Um Estranho Encontro
Lembro-me perfeitamente. Foi em janeiro do ano passado. O coronavírus já era notícia, mas ainda não se falava em pandemia e restrições. Encontrava-me no terminal rodoviário do Tietê, em São Paulo, em viagem a uma cidade do interior. Enquanto aguardava o ônibus, fui a uma cafeteria onde ficava disponível um piano para qualquer cliente tocar livremente a melodia de sua preferência. Saboreando meu café, notei um rapaz de pele bem clara executando a Polonaise de Chopin. Fiquei bem impressionado.
Pouco mais tarde, dirigi-me à plataforma de embarque. A grata surpresa foi notar que na poltrona ao meu lado estava o jovem pianista. Exalava um perfume estranho, agradável, algo que eu ainda não conhecia. Transmitia um ar de timidez.
Não me lembro como, mas quebramos o gelo e iniciamos uma conversa sobre temas filosóficos. Ele se adiantou falando sobre o hermetismo. Logo de início citou o conhecido axioma hermético “o que está em cima é igual ao que está embaixo”. Na minha santa ignorância pedi-lhe que explicasse o significado daquelas palavras que eu já lera em alguns livros.
Recordo-me até hoje de sua voz pausada e serena tentando explicar-me que “tanto no macrocosmo (o Universo) como no microcosmo (o ser humano e os pequenos mundos) predominavam as mesmas leis. Um bloco de ferro consiste em espaços ao redor dos quais giram partículas atômicas. Entre essas partículas as distâncias correspondem proporcionalmente às distâncias entre os planetas do nosso sistema solar”.
Essa afirmação causa perplexidade porque um bloco de ferro parece ser muito sólido.
Ele argumentou que “a grande maioria dos seres humanos ainda não desenvolveu uma capacidade de percepção tão aguda e sensível. Reconhecemos apenas partes de um contínuo, de um todo. Percebemos, por exemplo, somente uma parte do espectro da luz. Ouvimos algumas frequências compreendidas num determinado intervalo. Alguns animais podem perceber sons e cores inacessíveis aos humanos, caso estes não tenham desenvolvido algumas faculdades mais avançadas”.

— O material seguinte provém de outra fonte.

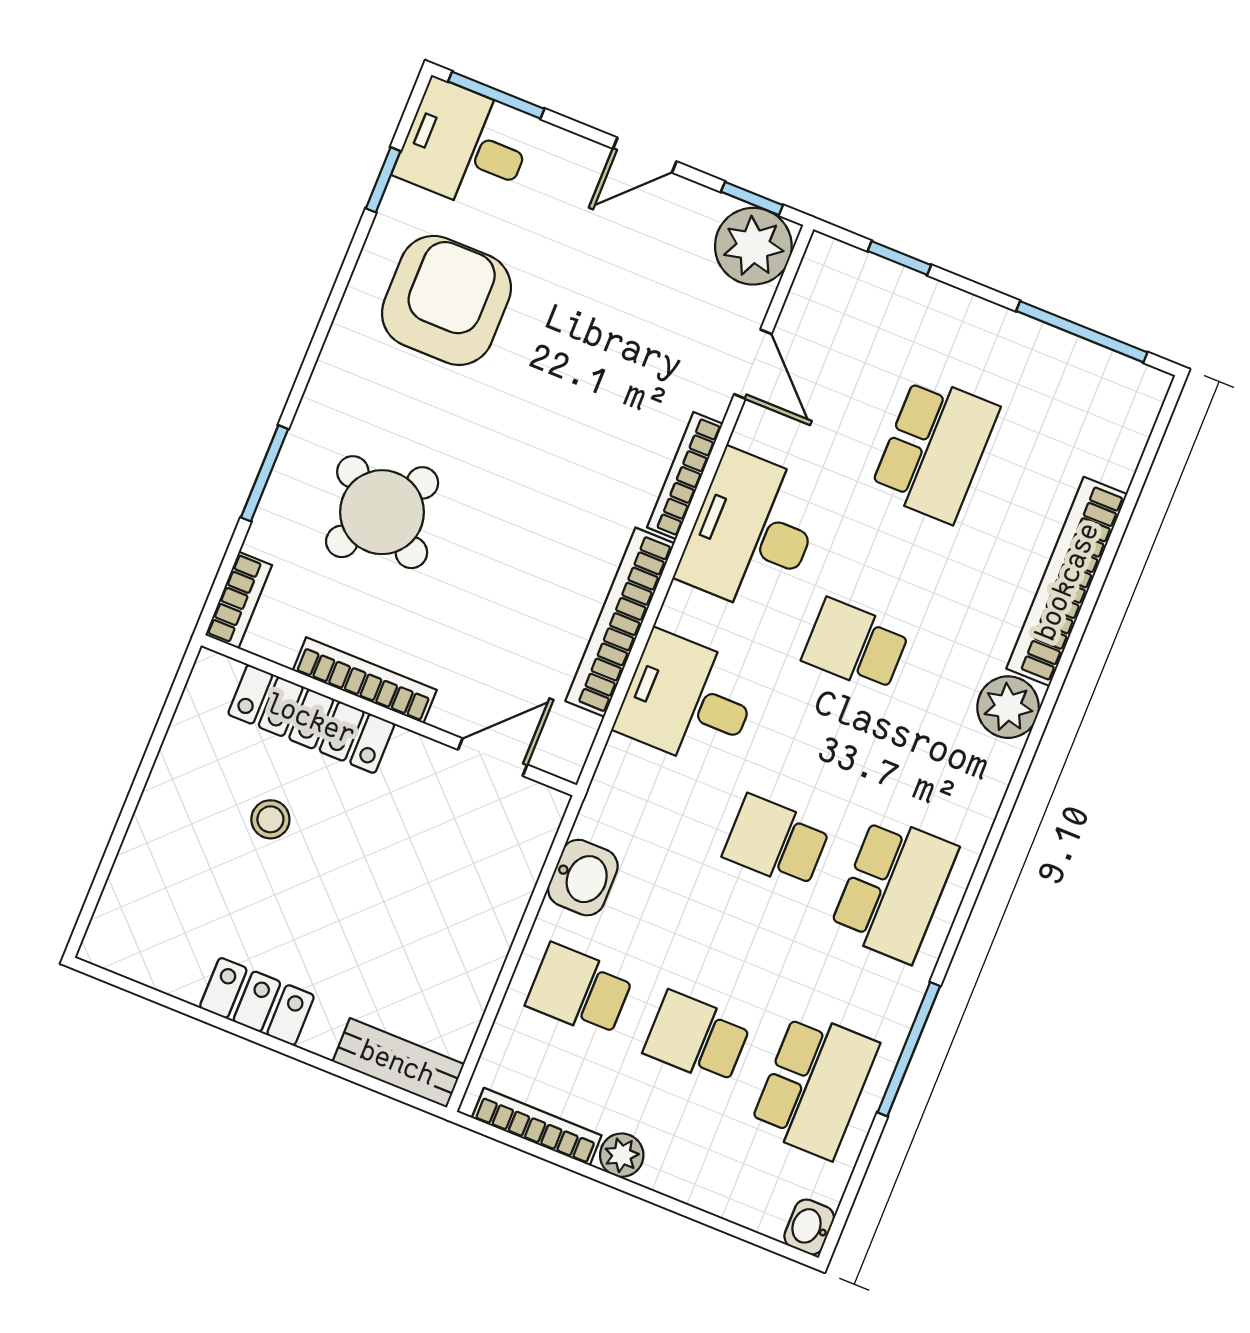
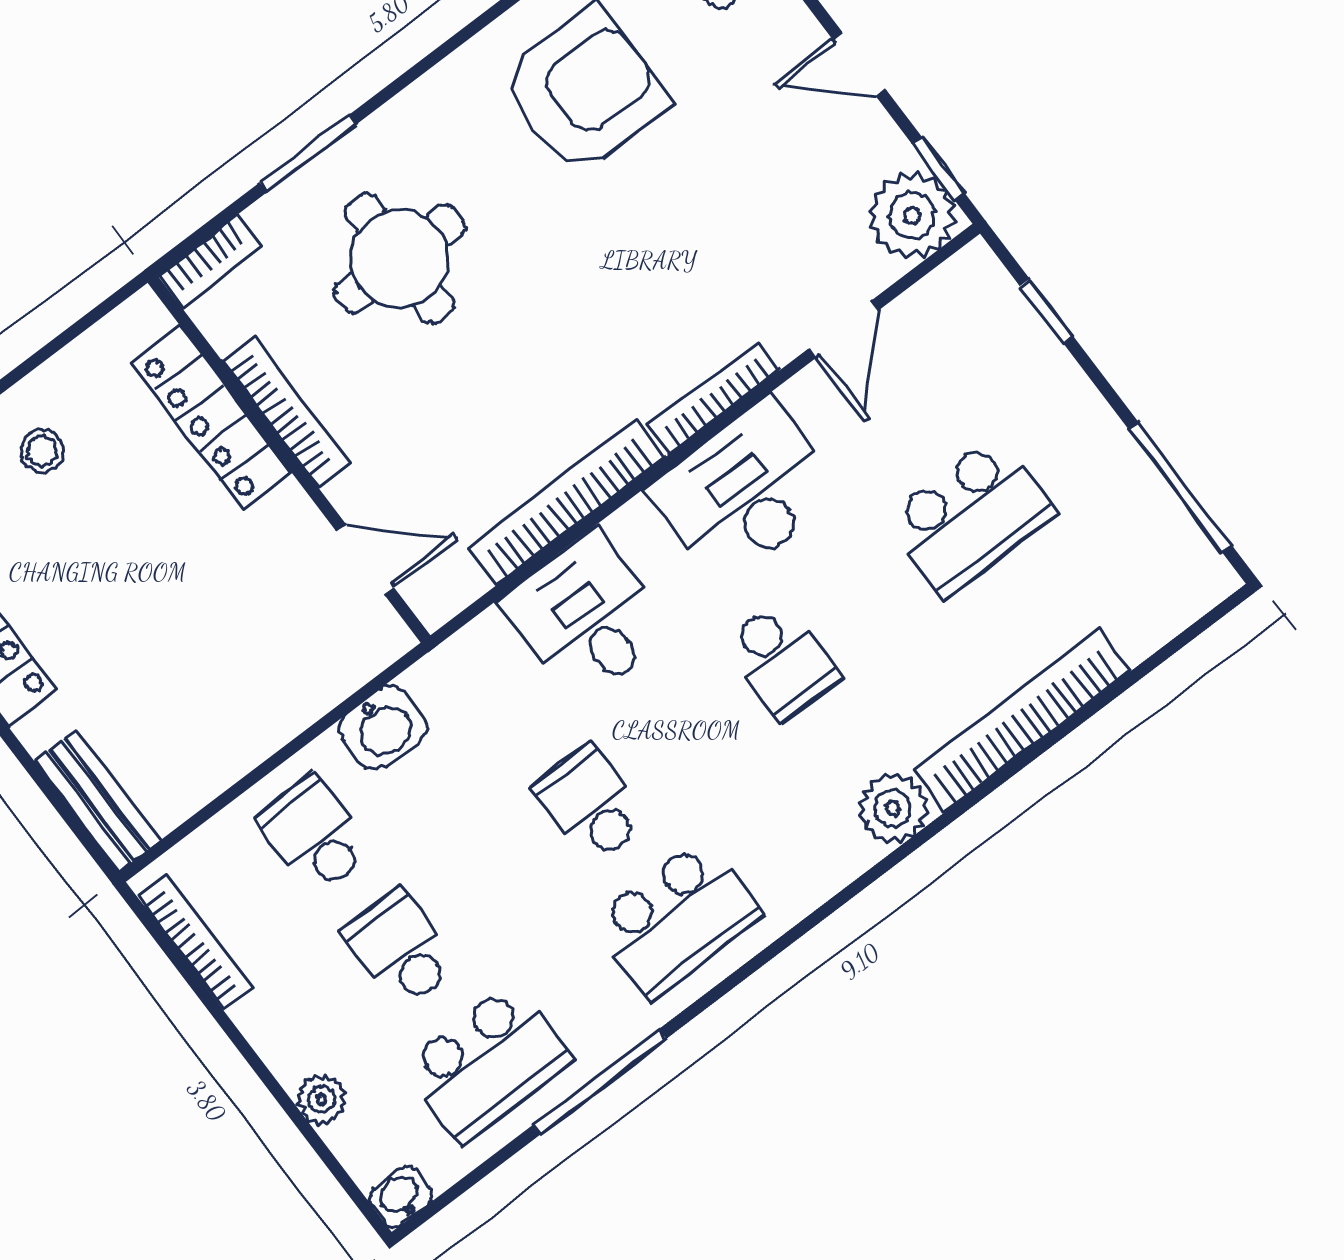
round table: (382, 512) -> (400, 259), turned -32
school desk: (856, 645) -> (781, 661), turned 180
stool: (270, 819) -> (42, 451), moved
plant: (622, 1155) -> (321, 1099), moved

Perguntei-lhe como seria possível entender tudo isso sem desenvolver habilidades extrassensoriais. Sua resposta foi bem simples e direta: “Usando a analogia. A partir da ideia de que “como é em cima também é embaixo”, procure transferir as experiências para um outro plano, para um âmbito menor, mais próximo de sua realidade cotidiana. O emprego da analogia permite-nos uma compreensão ilimitada do Universo. Isso se torna mais claro quando nos dispomos a aceitar o Universo como uma Totalidade, um cosmos (do grego “kosmos”, ordem) regido por leis. Leis que mantêm a coesão entre suas partes, integrando e interconectando em si uma infinidade de microcosmos. Pode ser entendido no próprio significado da palavra “universo”: UNI = unidade, totalidade; VERSO = partes, diversidade. O cosmos, Universo, existe em função da unidade e integração de suas partes. A alternativa a essa ordem cósmica” é o caos”.
No melhor da conversa o ônibus parou no terminal rodoviário de Campinas. Meu estranho interlocutor desembarcou ali. Perguntei-lhe o nome e número de celular. Ele não me respondeu. Limitou-se a sorrir; acenou-me discretamente e desapareceu no meio da multidão.
Segui minha viagem, mas a poltrona ao lado ainda estava impregnada daquele estranho e místico perfume.